INSTRUCTIONS TO FOLLOW: Write every line of the material again exactly, with no pictures in the copy.

+++

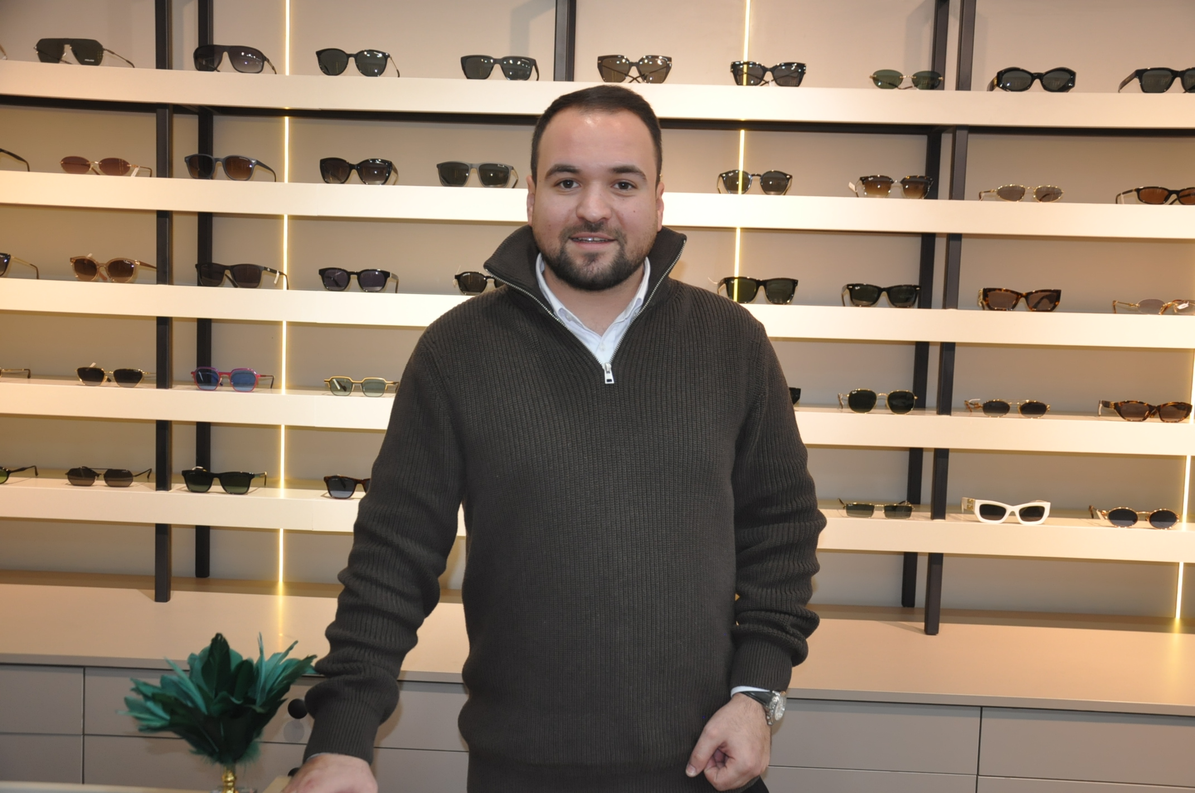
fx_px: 1243
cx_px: 598
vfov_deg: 35.4
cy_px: 396
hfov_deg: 51.3
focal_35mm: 38
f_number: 4
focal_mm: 25
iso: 800
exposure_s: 1/125
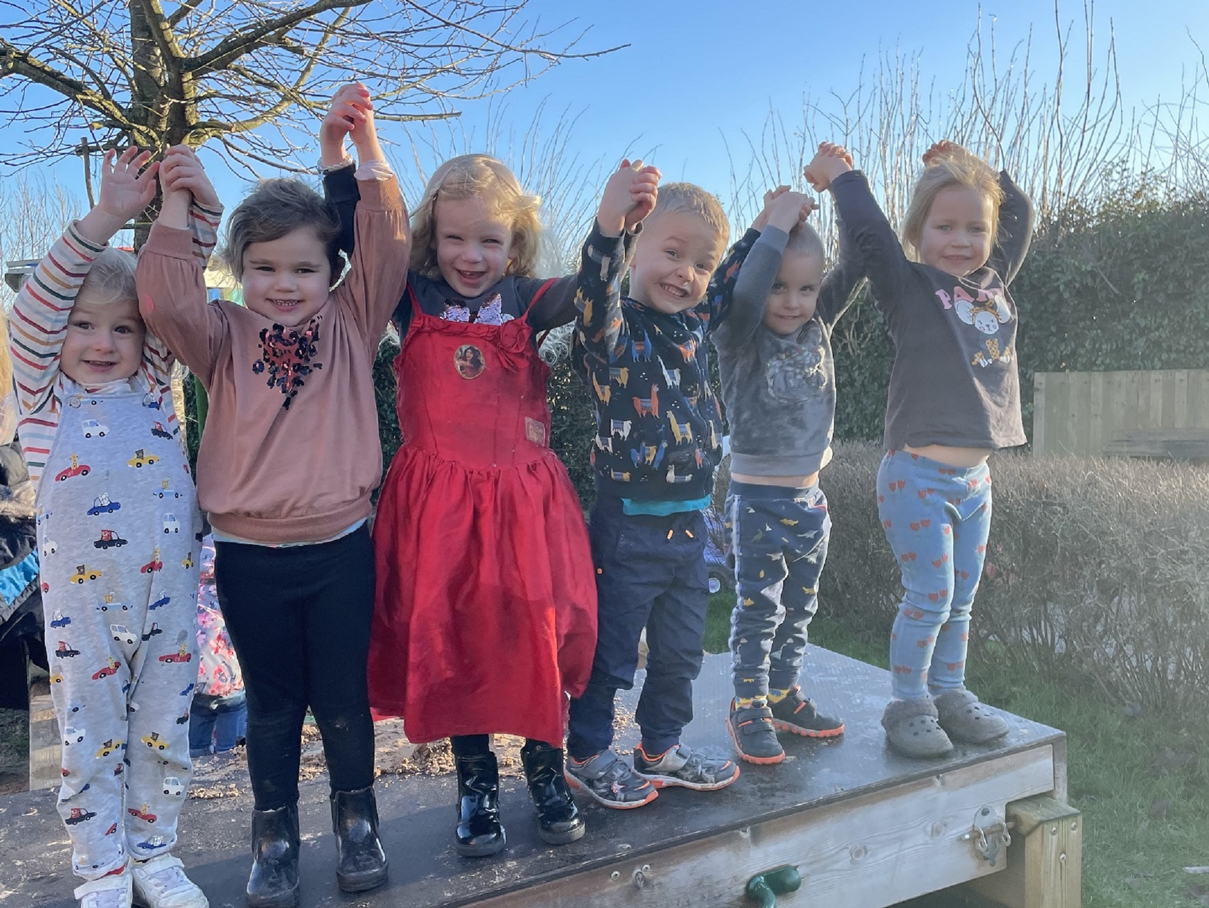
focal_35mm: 26
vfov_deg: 53.1
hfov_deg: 67.3
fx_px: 908
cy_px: 454
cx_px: 604
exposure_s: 1/749
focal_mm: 4.2
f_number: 1.6
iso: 32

+++

ANSWER SPACE:
fx_px: 1243
cx_px: 598
vfov_deg: 35.4
cy_px: 396
hfov_deg: 51.3
focal_35mm: 38
f_number: 4
focal_mm: 25
iso: 800
exposure_s: 1/125
focal_35mm: 26
vfov_deg: 53.1
hfov_deg: 67.3
fx_px: 908
cy_px: 454
cx_px: 604
exposure_s: 1/749
focal_mm: 4.2
f_number: 1.6
iso: 32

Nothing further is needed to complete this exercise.